-------- Data extracts

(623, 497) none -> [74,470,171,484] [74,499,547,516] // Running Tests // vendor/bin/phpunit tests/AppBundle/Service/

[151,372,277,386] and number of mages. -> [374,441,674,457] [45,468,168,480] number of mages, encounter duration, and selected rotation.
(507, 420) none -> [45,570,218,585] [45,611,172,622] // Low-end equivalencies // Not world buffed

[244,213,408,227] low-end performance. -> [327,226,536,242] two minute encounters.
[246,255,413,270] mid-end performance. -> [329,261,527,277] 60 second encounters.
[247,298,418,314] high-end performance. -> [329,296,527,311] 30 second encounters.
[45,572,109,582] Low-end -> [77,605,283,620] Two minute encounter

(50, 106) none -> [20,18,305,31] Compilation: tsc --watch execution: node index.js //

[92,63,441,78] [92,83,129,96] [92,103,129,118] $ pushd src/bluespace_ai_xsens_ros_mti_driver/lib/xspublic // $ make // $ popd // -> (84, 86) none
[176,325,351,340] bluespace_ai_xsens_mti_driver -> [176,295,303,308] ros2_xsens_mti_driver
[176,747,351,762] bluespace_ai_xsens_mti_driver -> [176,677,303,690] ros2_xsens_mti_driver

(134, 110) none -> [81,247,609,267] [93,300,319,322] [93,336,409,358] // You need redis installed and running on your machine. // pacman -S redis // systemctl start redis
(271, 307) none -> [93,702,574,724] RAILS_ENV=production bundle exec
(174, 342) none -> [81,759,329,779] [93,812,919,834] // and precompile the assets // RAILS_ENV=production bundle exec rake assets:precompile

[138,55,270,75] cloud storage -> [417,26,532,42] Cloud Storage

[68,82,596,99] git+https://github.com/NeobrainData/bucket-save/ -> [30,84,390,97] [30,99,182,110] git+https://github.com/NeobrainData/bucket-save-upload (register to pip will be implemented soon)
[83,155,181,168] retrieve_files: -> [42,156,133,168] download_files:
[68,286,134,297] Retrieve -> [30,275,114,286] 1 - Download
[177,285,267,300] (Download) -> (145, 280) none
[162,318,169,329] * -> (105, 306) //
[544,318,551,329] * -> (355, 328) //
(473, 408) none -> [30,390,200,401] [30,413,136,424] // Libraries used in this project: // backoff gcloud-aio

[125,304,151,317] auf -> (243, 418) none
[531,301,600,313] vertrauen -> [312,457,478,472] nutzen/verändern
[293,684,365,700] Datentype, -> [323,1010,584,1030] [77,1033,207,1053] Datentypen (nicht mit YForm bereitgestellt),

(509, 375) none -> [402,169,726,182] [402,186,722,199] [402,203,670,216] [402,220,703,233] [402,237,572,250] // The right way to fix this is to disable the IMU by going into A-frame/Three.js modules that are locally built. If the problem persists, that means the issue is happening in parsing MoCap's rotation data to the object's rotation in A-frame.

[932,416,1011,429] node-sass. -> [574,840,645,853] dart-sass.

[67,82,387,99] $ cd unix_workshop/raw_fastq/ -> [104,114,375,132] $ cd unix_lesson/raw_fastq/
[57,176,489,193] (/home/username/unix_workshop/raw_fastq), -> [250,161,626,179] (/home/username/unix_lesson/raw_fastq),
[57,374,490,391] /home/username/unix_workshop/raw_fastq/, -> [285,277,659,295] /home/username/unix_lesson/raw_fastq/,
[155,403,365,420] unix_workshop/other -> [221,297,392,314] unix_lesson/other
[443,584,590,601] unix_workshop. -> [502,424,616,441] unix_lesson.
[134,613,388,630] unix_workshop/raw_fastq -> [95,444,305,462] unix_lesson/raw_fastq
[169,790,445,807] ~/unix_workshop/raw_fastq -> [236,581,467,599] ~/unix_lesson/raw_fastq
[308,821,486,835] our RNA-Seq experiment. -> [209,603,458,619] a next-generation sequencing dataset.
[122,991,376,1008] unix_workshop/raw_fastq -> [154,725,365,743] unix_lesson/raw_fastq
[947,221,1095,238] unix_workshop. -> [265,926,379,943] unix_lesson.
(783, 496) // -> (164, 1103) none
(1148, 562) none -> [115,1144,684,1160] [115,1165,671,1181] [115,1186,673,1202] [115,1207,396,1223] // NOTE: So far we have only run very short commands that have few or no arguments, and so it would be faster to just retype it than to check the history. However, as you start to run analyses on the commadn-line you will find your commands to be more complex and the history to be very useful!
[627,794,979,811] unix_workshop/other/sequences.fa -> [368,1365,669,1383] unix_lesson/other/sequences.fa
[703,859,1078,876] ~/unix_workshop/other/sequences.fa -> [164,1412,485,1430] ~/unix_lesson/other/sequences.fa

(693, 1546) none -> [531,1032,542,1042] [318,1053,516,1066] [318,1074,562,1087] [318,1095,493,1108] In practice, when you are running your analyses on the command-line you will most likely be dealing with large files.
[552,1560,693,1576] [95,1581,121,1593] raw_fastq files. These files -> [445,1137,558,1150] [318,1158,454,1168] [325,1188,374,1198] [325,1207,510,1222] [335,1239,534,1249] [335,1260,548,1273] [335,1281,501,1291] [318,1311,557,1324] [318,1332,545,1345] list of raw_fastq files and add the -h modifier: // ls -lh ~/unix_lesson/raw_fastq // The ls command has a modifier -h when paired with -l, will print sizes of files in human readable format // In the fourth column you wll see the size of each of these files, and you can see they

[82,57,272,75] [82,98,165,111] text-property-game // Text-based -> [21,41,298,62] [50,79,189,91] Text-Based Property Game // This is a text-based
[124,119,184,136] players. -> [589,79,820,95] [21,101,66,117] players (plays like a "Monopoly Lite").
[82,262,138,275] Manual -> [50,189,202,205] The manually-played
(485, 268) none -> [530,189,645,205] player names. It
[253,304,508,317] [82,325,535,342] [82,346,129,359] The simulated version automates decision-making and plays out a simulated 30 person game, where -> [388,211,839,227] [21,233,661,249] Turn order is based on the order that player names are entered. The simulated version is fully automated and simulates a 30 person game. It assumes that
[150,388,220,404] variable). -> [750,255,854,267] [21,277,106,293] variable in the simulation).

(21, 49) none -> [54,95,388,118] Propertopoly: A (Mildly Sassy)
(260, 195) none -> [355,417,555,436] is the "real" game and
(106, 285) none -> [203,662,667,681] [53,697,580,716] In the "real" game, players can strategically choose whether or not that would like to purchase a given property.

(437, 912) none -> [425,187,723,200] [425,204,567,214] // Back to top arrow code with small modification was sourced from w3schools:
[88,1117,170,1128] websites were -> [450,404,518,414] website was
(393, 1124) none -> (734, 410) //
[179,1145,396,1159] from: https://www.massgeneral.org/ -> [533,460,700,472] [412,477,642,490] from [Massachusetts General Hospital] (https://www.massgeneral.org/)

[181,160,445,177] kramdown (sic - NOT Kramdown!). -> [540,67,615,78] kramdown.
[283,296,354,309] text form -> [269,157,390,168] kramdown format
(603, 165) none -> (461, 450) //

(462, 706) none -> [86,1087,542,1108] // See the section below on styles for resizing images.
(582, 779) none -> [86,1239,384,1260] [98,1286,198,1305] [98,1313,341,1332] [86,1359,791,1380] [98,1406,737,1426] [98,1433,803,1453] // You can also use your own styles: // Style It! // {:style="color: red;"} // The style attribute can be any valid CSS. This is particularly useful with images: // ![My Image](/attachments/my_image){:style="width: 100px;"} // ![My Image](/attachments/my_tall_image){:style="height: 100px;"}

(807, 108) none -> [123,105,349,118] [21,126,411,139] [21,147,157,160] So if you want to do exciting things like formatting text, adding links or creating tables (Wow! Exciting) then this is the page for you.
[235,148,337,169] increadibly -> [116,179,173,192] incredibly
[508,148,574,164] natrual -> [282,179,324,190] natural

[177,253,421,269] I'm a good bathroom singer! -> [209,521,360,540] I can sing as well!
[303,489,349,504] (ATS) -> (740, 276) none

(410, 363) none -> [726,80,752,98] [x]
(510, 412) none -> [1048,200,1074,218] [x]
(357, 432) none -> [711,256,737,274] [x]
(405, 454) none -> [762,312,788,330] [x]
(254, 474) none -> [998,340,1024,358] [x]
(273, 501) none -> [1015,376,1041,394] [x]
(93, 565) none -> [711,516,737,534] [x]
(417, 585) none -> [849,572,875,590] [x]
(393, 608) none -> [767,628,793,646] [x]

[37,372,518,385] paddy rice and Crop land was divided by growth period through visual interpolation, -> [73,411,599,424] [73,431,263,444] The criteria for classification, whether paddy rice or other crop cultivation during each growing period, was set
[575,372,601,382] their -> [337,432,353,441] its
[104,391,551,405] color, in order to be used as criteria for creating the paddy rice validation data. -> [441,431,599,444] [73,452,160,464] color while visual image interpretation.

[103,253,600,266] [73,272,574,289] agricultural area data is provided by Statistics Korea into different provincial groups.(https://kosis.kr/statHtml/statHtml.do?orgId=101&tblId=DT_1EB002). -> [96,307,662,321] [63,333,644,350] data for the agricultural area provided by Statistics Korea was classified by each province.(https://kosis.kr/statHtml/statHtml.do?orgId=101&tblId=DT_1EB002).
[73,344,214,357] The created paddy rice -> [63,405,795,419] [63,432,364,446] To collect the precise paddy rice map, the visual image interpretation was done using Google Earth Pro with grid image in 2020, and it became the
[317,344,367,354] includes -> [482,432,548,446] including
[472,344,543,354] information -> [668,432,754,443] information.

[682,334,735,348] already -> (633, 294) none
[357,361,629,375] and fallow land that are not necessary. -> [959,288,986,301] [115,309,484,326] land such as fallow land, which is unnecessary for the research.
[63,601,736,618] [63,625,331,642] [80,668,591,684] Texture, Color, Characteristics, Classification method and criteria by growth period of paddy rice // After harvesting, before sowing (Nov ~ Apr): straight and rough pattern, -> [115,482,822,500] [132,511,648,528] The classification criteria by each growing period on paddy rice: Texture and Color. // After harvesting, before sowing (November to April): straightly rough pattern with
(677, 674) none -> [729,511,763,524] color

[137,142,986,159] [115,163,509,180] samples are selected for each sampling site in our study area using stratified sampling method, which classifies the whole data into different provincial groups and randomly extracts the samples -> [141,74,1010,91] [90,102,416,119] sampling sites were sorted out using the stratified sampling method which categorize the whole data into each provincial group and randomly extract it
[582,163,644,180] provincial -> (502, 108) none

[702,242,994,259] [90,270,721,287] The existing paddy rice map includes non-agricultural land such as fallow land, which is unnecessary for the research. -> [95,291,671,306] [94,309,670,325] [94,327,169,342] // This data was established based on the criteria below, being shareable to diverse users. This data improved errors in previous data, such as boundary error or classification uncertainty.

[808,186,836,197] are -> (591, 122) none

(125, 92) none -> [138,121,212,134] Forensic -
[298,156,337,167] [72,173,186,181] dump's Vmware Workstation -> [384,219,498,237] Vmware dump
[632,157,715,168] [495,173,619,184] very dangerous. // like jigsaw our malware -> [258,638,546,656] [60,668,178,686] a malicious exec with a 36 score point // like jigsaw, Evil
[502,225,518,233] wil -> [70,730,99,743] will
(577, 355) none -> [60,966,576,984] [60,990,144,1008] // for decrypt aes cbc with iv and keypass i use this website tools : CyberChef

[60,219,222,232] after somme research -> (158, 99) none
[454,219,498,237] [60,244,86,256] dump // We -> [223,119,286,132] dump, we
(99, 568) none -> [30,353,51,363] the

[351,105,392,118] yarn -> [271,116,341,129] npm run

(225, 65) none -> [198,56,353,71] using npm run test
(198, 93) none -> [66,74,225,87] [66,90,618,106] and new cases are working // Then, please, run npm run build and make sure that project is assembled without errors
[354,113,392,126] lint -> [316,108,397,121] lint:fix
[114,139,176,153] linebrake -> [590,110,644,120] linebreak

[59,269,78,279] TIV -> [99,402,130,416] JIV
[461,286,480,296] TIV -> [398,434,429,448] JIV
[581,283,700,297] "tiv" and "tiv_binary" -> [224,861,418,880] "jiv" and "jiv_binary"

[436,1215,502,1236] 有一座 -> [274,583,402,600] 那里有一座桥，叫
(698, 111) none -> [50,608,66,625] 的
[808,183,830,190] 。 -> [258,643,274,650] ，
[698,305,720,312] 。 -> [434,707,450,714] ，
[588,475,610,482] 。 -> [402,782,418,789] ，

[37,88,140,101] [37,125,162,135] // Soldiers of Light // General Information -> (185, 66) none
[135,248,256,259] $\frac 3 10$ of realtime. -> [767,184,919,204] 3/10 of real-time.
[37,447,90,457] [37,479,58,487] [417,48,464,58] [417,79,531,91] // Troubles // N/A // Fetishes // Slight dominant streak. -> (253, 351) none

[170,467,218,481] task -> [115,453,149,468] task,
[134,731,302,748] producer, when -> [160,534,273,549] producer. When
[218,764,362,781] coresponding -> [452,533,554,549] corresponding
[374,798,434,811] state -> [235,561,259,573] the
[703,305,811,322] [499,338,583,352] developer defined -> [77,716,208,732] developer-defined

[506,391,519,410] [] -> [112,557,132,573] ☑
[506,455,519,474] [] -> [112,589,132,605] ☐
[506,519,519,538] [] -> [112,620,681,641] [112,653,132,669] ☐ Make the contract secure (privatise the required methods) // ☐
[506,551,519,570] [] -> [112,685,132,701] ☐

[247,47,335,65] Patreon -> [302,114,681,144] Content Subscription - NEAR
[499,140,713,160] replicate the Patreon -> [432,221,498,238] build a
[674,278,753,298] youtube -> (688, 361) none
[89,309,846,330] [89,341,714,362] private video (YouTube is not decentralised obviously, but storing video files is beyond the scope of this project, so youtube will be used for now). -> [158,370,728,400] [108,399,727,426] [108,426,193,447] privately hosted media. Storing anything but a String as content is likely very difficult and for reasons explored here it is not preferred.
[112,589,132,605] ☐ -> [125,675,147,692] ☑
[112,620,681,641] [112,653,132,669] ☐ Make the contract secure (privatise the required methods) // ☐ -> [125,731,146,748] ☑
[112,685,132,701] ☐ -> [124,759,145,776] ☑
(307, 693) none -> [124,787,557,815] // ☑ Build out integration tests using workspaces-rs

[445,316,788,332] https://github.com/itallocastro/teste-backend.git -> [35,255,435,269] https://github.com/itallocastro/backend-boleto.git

----------------

Aim of the task
Looking at the records above, return exactly the lines from the line with "[177,285,267,300] (Download) ->" to the line with "[134,613,388,630] unix_workshop/raw_fastq ->", both ends included.

Response to this exercise
[177,285,267,300] (Download) -> (145, 280) none
[162,318,169,329] * -> (105, 306) //
[544,318,551,329] * -> (355, 328) //
(473, 408) none -> [30,390,200,401] [30,413,136,424] // Libraries used in this project: // backoff gcloud-aio

[125,304,151,317] auf -> (243, 418) none
[531,301,600,313] vertrauen -> [312,457,478,472] nutzen/verändern
[293,684,365,700] Datentype, -> [323,1010,584,1030] [77,1033,207,1053] Datentypen (nicht mit YForm bereitgestellt),

(509, 375) none -> [402,169,726,182] [402,186,722,199] [402,203,670,216] [402,220,703,233] [402,237,572,250] // The right way to fix this is to disable the IMU by going into A-frame/Three.js modules that are locally built. If the problem persists, that means the issue is happening in parsing MoCap's rotation data to the object's rotation in A-frame.

[932,416,1011,429] node-sass. -> [574,840,645,853] dart-sass.

[67,82,387,99] $ cd unix_workshop/raw_fastq/ -> [104,114,375,132] $ cd unix_lesson/raw_fastq/
[57,176,489,193] (/home/username/unix_workshop/raw_fastq), -> [250,161,626,179] (/home/username/unix_lesson/raw_fastq),
[57,374,490,391] /home/username/unix_workshop/raw_fastq/, -> [285,277,659,295] /home/username/unix_lesson/raw_fastq/,
[155,403,365,420] unix_workshop/other -> [221,297,392,314] unix_lesson/other
[443,584,590,601] unix_workshop. -> [502,424,616,441] unix_lesson.
[134,613,388,630] unix_workshop/raw_fastq -> [95,444,305,462] unix_lesson/raw_fastq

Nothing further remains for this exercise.